Blog from Dec 05, 2012

 

Berkeley Lab's HPC Services consultant Yong Qin won the FX10 Championship hosted by Kyushu University at SC12 last month.

The FX10 championship is a competition for performance efficiency on your own code on 12 compute nodes of Fujitsu PRIMEHPC FX10, a  commercial version of the K-computer (#3 of the TOP500 November 2012 list) equipped with the SPARC64(TM) IXfx processor and Tofu interconnect. Contestants submitted their codes to the Kyushu University staff and it was subsequently compiled and profiled to measure efficiency.
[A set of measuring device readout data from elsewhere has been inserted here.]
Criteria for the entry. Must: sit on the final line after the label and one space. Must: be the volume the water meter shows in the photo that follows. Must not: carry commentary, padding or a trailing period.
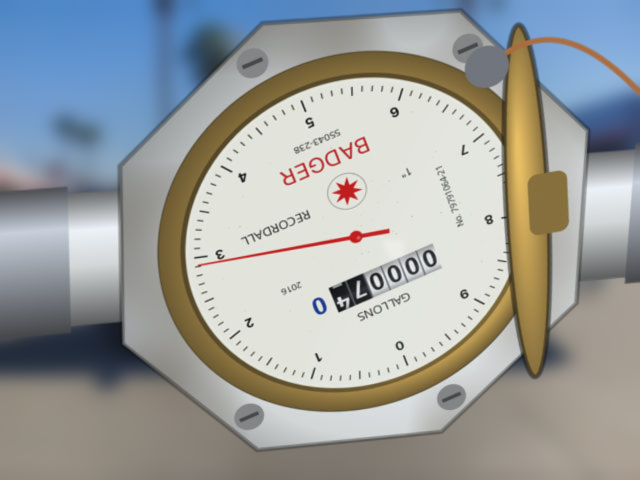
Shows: 742.9 gal
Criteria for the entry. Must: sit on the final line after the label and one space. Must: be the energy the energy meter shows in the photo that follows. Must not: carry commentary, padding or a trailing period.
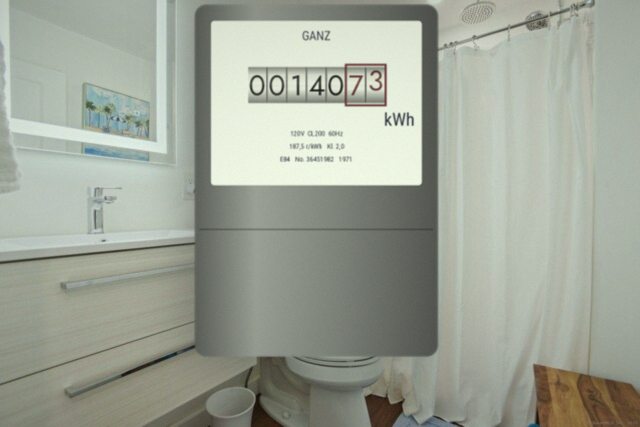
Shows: 140.73 kWh
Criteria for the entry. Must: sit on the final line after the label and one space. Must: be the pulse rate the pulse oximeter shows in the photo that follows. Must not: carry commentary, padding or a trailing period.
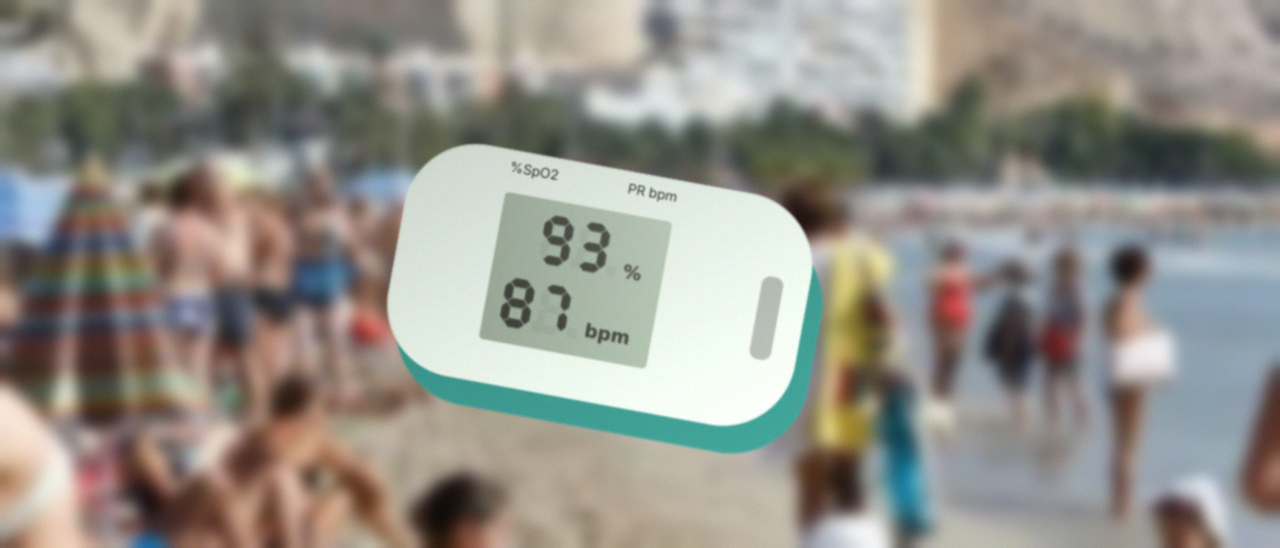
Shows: 87 bpm
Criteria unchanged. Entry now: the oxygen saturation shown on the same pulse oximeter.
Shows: 93 %
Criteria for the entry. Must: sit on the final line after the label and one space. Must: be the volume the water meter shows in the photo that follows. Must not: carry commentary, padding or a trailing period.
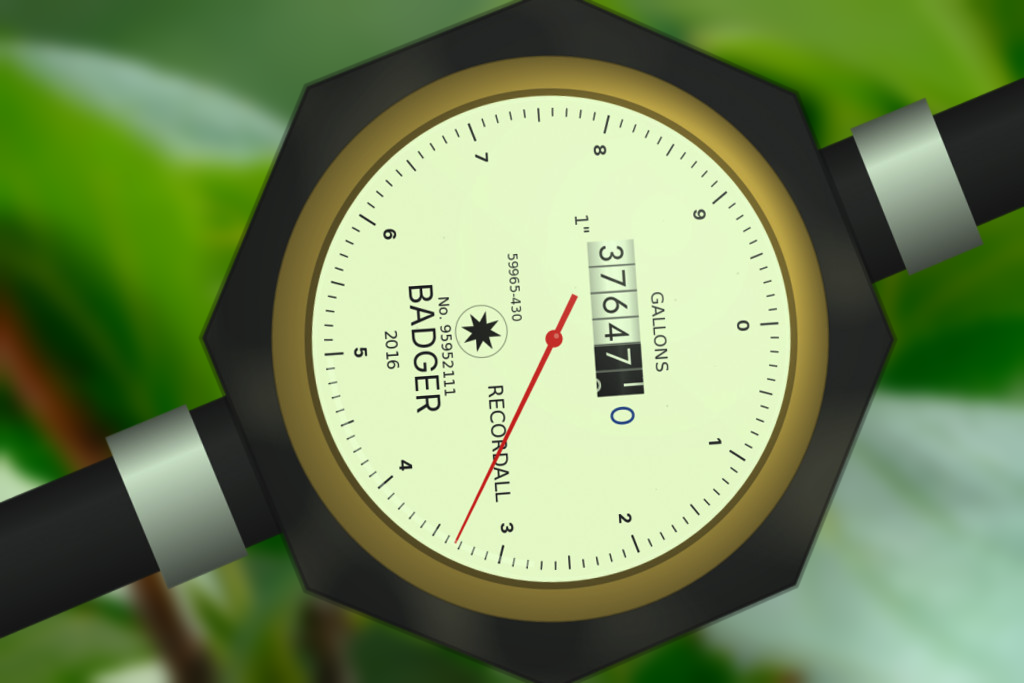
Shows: 3764713.3 gal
The person with the highest efficiency wins.

According to Professor Keiichiro FUKAZAWA of Kyushu University, any code with an efficiency better than 10% is good. The application that Yong brought in was a code highly optimized for undulator radiation spectrum calculation that we collaborate with the Advanced Light Source (US) and Hiroshima Synchrotron Radiation Center (Japan).  The code achieved an astonishing 53% efficiency. The 2nd place winner was only able to reach a 20% efficiency.
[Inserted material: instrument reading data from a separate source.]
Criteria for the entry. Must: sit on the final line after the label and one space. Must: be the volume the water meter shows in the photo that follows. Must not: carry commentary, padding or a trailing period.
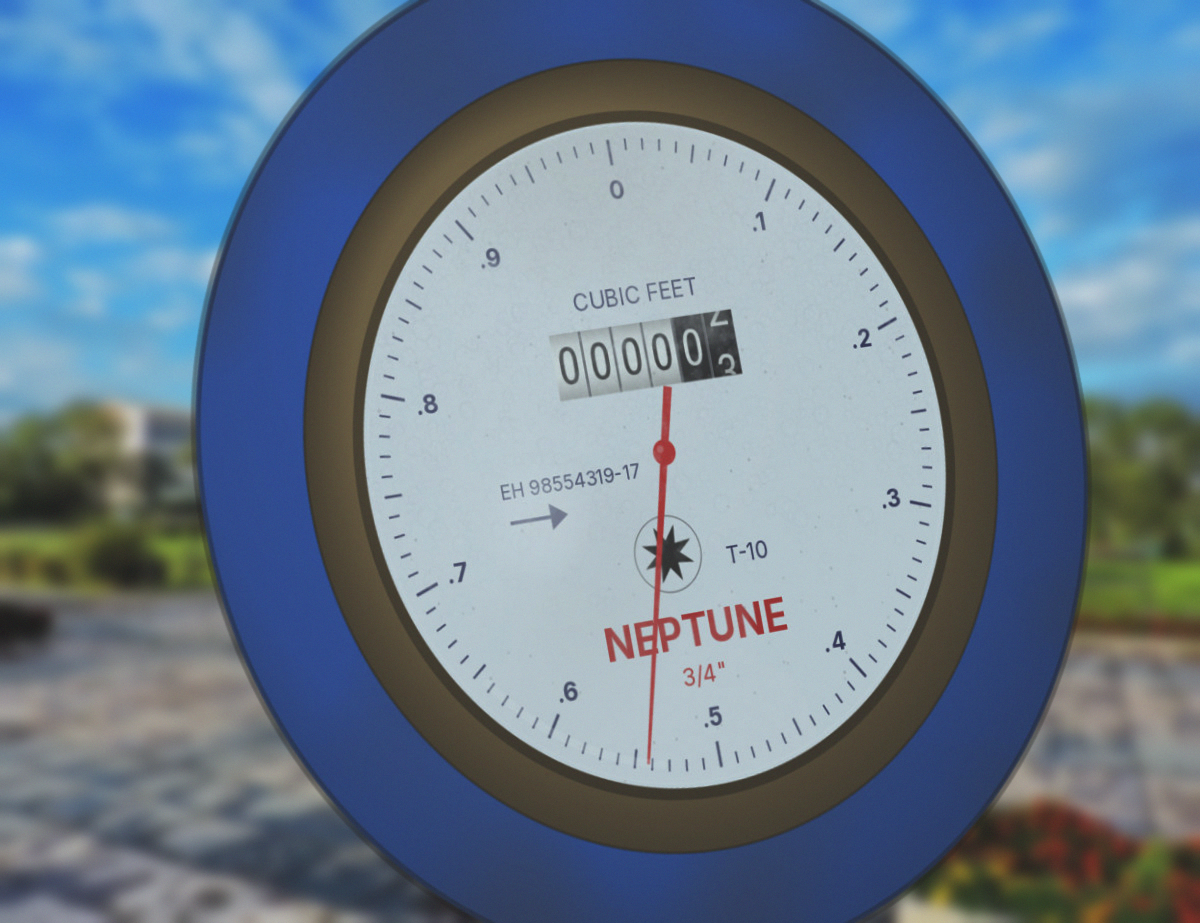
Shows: 2.54 ft³
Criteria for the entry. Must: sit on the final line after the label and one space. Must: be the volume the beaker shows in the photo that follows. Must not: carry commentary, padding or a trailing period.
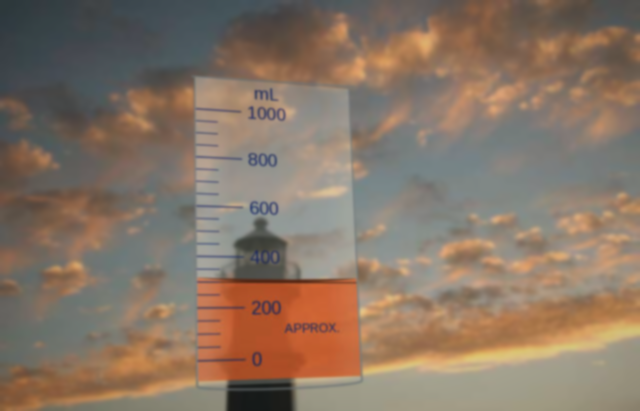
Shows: 300 mL
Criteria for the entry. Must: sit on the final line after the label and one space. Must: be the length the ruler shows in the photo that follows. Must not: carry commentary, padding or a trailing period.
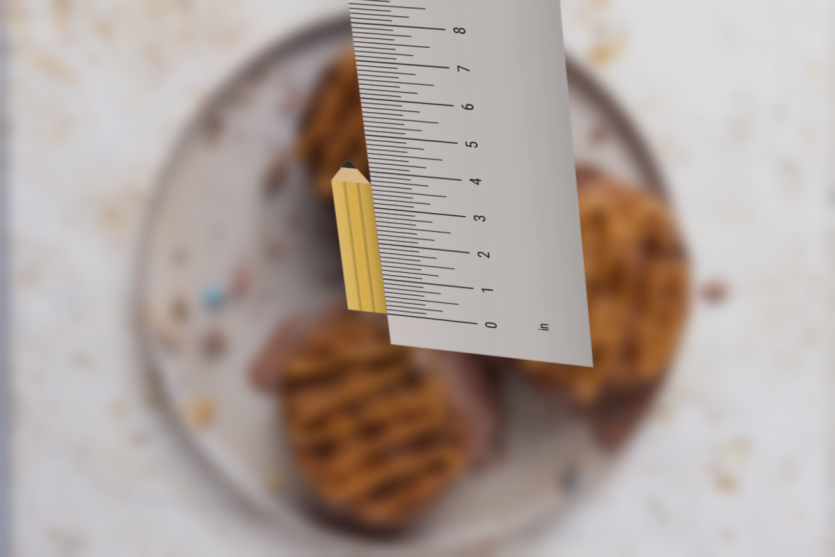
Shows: 4.25 in
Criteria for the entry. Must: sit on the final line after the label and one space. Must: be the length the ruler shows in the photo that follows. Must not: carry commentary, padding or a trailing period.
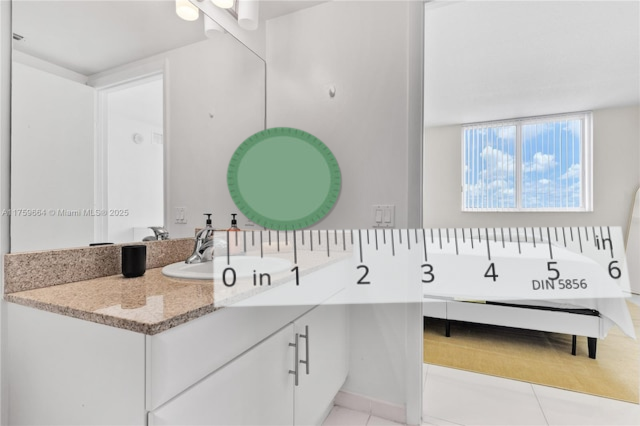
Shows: 1.75 in
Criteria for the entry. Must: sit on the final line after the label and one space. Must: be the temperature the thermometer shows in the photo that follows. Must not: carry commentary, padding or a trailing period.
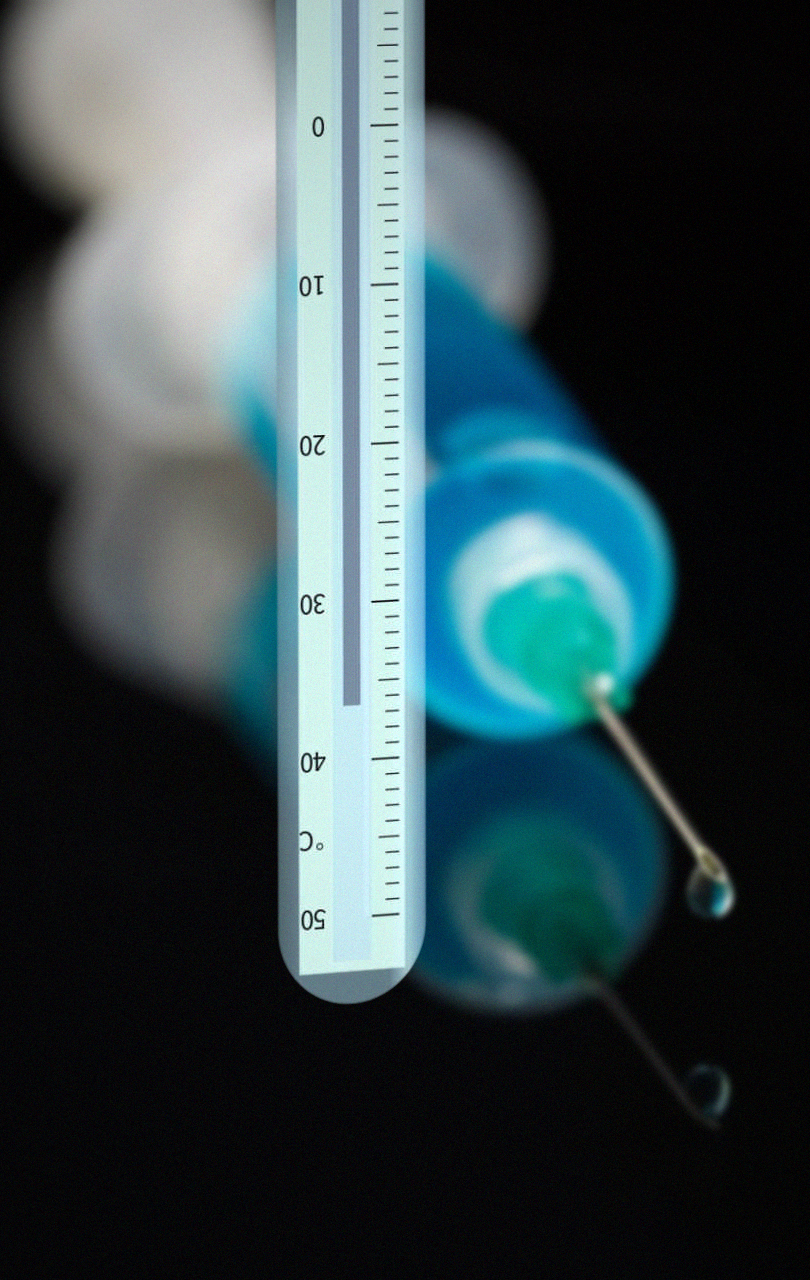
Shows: 36.5 °C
Yong attributes his ability to win based on his efforts to greatly reduce the memory footprint and to optimize the code with advanced parallelization techniques. It also helped that he developed this code to run on the newly available 37TF 108-node Lawrencium LR3 cluster which is equipped with 16 Intel Sandybridge processor cores per node - the same number of cores as on the FX10 nodes.

At first glance, the contest organizers thought that Yong had written a benchmark type of code to use up the processors, but once Yong explained his methods, they declared him the overall winner. Next year, Yong hopes to do even better after he has had a chance to further optimize his code.